[Task inputs]
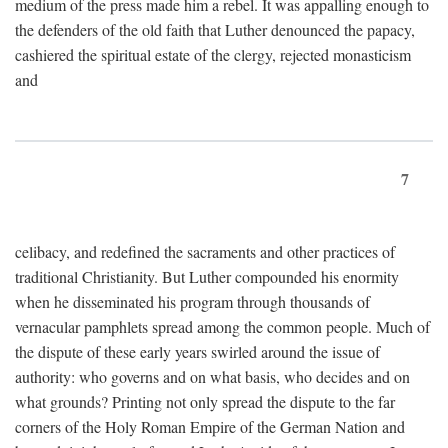
medium of the press made him a rebel. It was appalling enough to
the defenders of the old faith that Luther denounced the papacy,
cashiered the spiritual estate of the clergy, rejected monasticism
and
7
celibacy, and redefined the sacraments and other practices of
traditional Christianity. But Luther compounded his enormity
when he disseminated his program through thousands of
vernacular pamphlets spread among the common people. Much of
the dispute of these early years swirled around the issue of
authority: who governs and on what basis, who decides and on
what grounds? Printing not only spread the dispute to the far
corners of the Holy Roman Empire of the German Nation and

[Task to carry out] Nothing but the lines from the start of the records through the line holding "when he disseminated" should be printed, exactly as written and with the pictures left out.

[Your response]
medium of the press made him a rebel. It was appalling enough to
the defenders of the old faith that Luther denounced the papacy,
cashiered the spiritual estate of the clergy, rejected monasticism
and
7
celibacy, and redefined the sacraments and other practices of
traditional Christianity. But Luther compounded his enormity
when he disseminated his program through thousands of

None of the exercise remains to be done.